Judge of the 57th Kentucky Circuit Court
- In office November 2003 – January 2, 2023
- Preceded by: Donald Byrom
- Succeeded by: Sara Beth Gregory

County Attorney of Wayne County
- In office January 4, 1999 – November 2003

Member of the Kentucky House of Representatives from the 52nd district
- In office January 1, 1997 – January 1, 1999
- Preceded by: Jeffrey Buis (redistricting)
- Succeeded by: Ken Upchurch

Personal details
- Born: January 20, 1956 (age 70)
- Party: Republican

= Vernon Miniard =

American politician

Vernon G. Miniard Jr. (born January 20, 1956) is an American politician and jurist from Kentucky who was a member of the Kentucky House of Representatives from 1997 to 1999, county attorney of Wayne County from 1999 to 2003, and a judge of the 57th Kentucky Circuit Court from 2003 to 2023.

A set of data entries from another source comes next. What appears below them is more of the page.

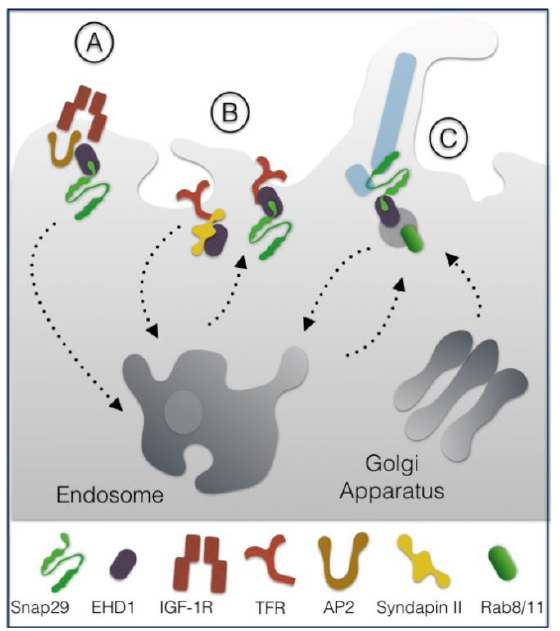
FIGURE 2 : Roles of Snap29 in endocytosis and recycling. Snap29 is required for internalization of the IGF-1R receptor (A) , for internalization and/or recycling of TFR (B) and for for- mation of the basal membrane surrounding the cilium microtu- bules (light blue; C ). All these functions are regulated in associa- tion with the endocytic factor EHD1, which binds the NPF motif of Snap29 (see text for details).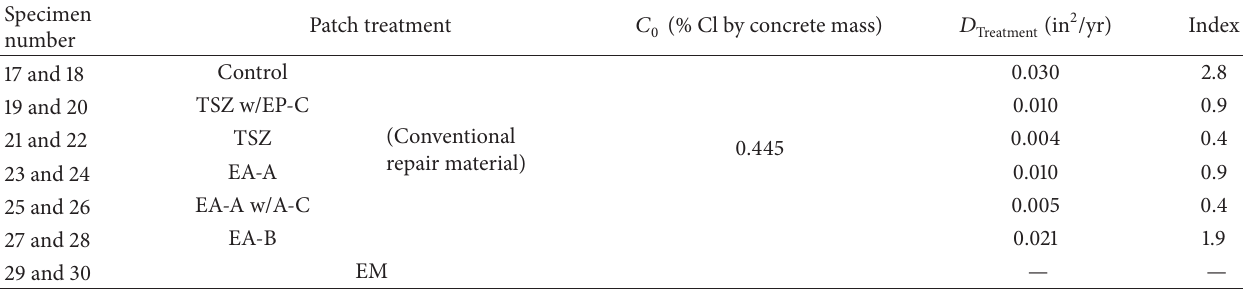
Table 6: Calculated chloride diffusion coefficients for patch materials of CoC specimens at the conclusion of project (1 inch = 25.4 mm). Specimen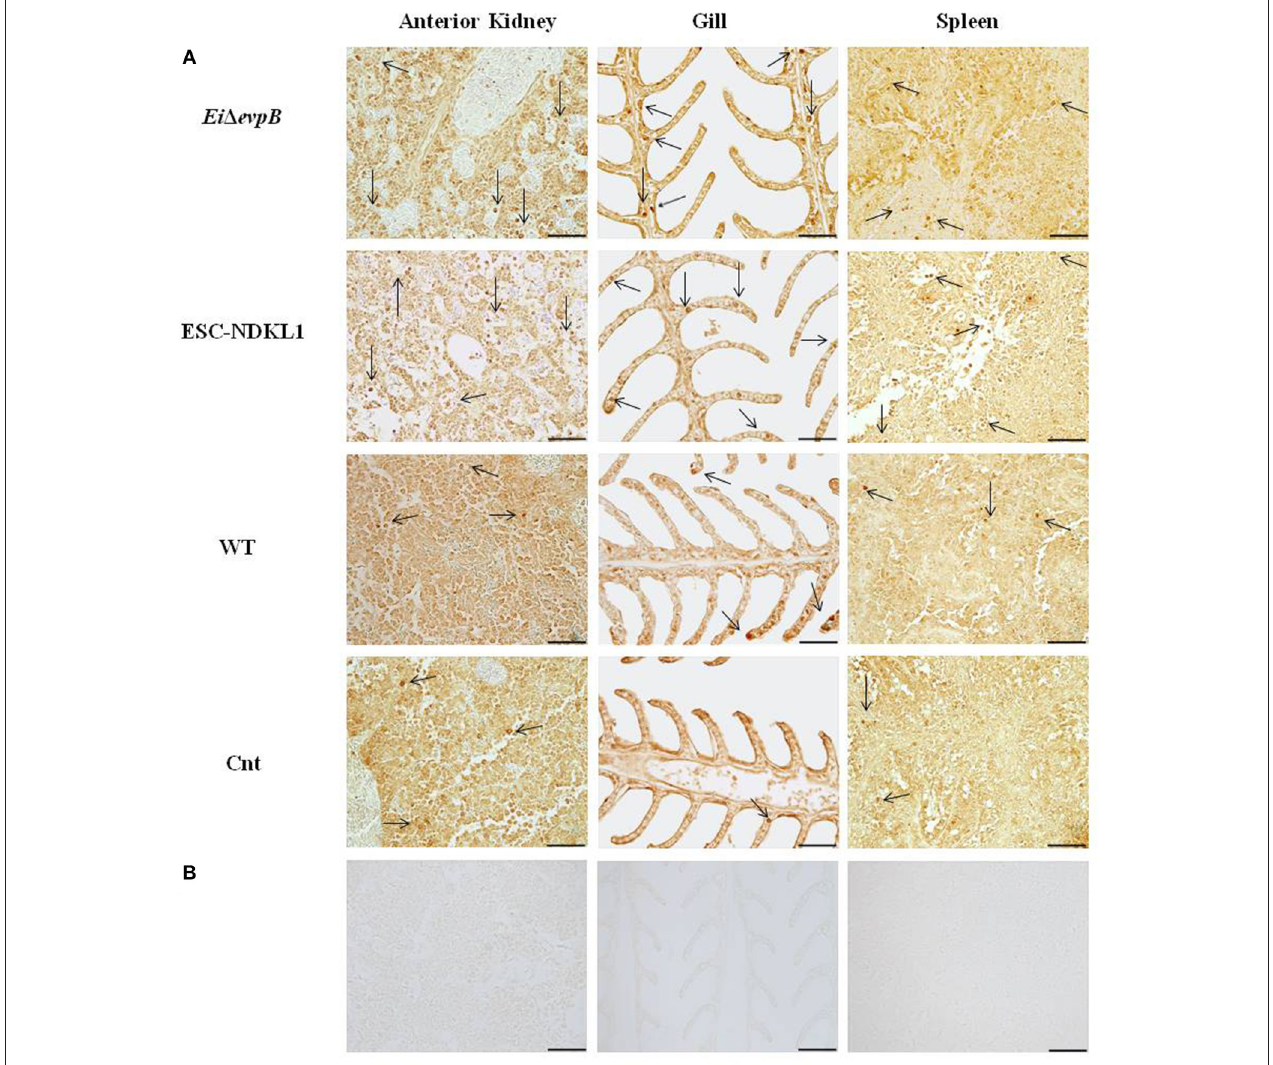
FIGURE 1 | Identification of L/CD207 + cells by IHC in the lymphoid organs (AK, spleen) and gills of channel catfish challenged with E. ictaluri LAV and WT strains. The left column shows the L/CD207 + specific (A) and background staining (B) in AK of catfish in all groups at 3 d pc. Middle column indicates the L/CD207 + specific (A) and background staining (B) in the gill at 3 d pc. The right column shows the L/CD207 + specific (A) and background (B) staining in the spleen at 7 d pc. The arrows indicate L/CD207 + cells in the immune-related organs. Photomicrographs (400 x magnification, scale bar 50mm).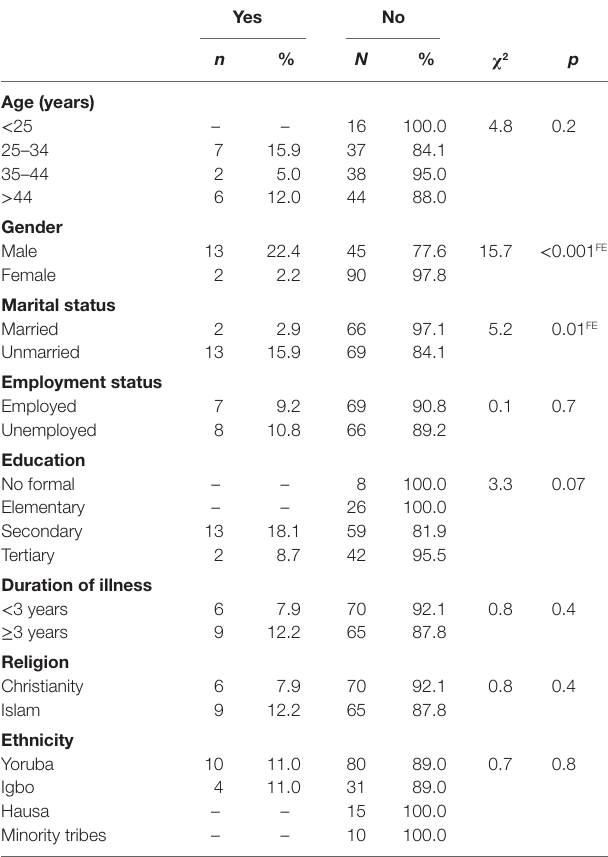
TaBle 2 | sociodemographic characteristics of cannabis use among patients with schizophrenia ( N =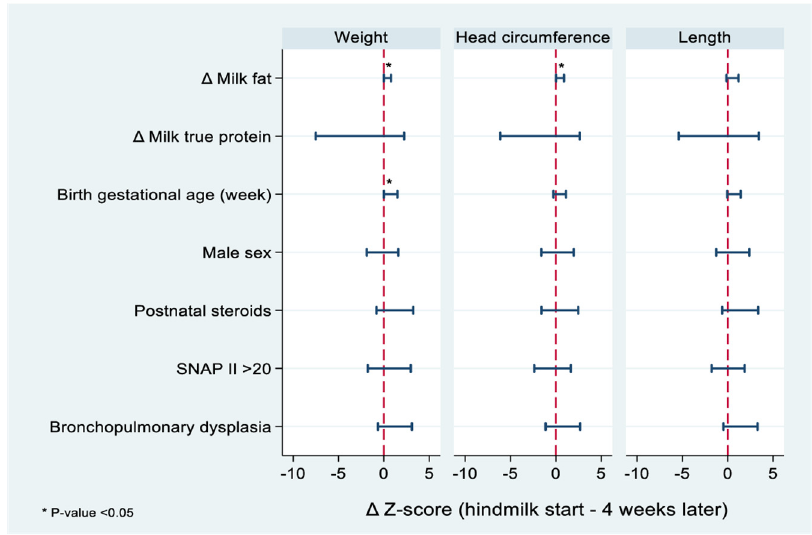
Figure 3. Multiple linear regression for associations between hindmilk fat content and anthropometric growth velocities in preterm infants. Δ Z − score is measured as a change in Z − score per every 1 g/dL difference in fat ( Δ fat) and true protein ( Δ true protein) between composite milk and hindmilk. The ∆ fat and ∆ true protein are based on a single analysis for composite milk and hindmilk.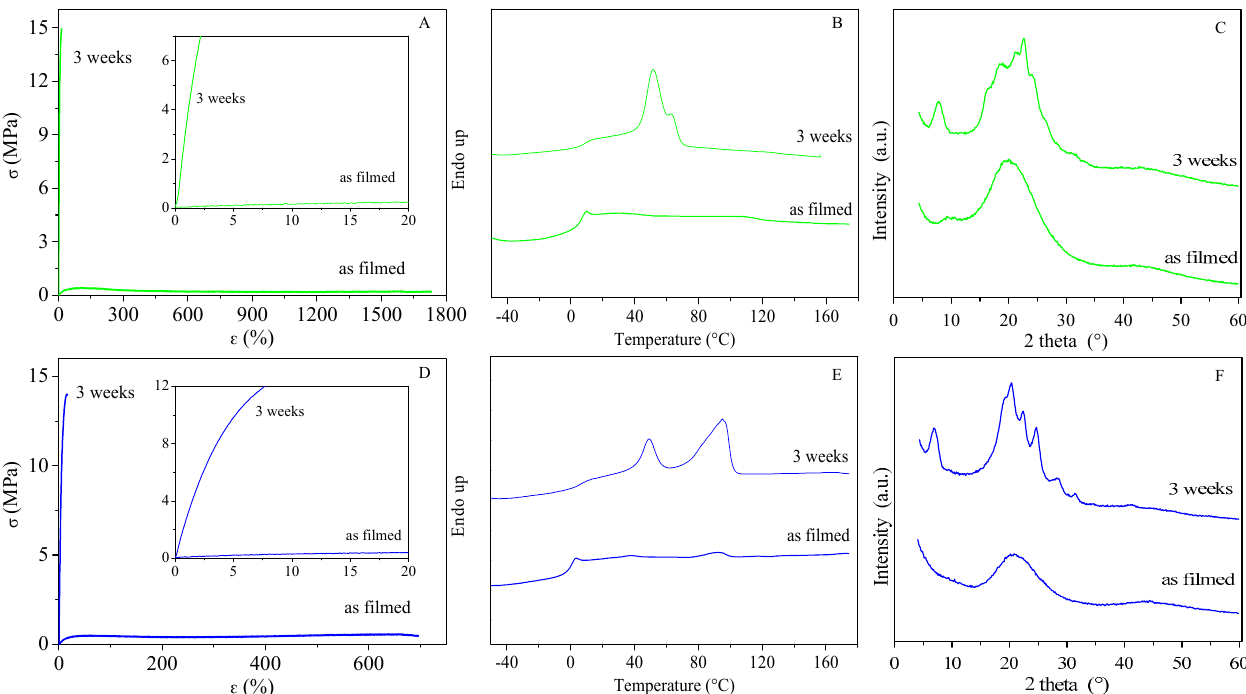
Figure 7. ( A ) Stress–strain curves; ( B ) DSC curves; ( C ) WAXS profiles of PPeTF films immediately after moulding and after 3 weeks of storage at room temperature. ( D ) Stress–strain curves; ( E ) DSC curves; ( F ) WAXS profiles of PHTF films immediately after moulding and after 3 weeks of storage at room temperature.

Miniard was elected to the house in 1996 after incumbent representative Jeffrey Buis was redistricted to the 24th district. In 1998 Miniard was elected Wayne County Attorney. In November 2003 he won a special election to the 57th Kentucky Circuit Court, defeating incumbent judge Donald Byrom who was appointed by governor Paul E. Patton. Miniard won reelection to the court in 2006 and 2014, then retired in 2022.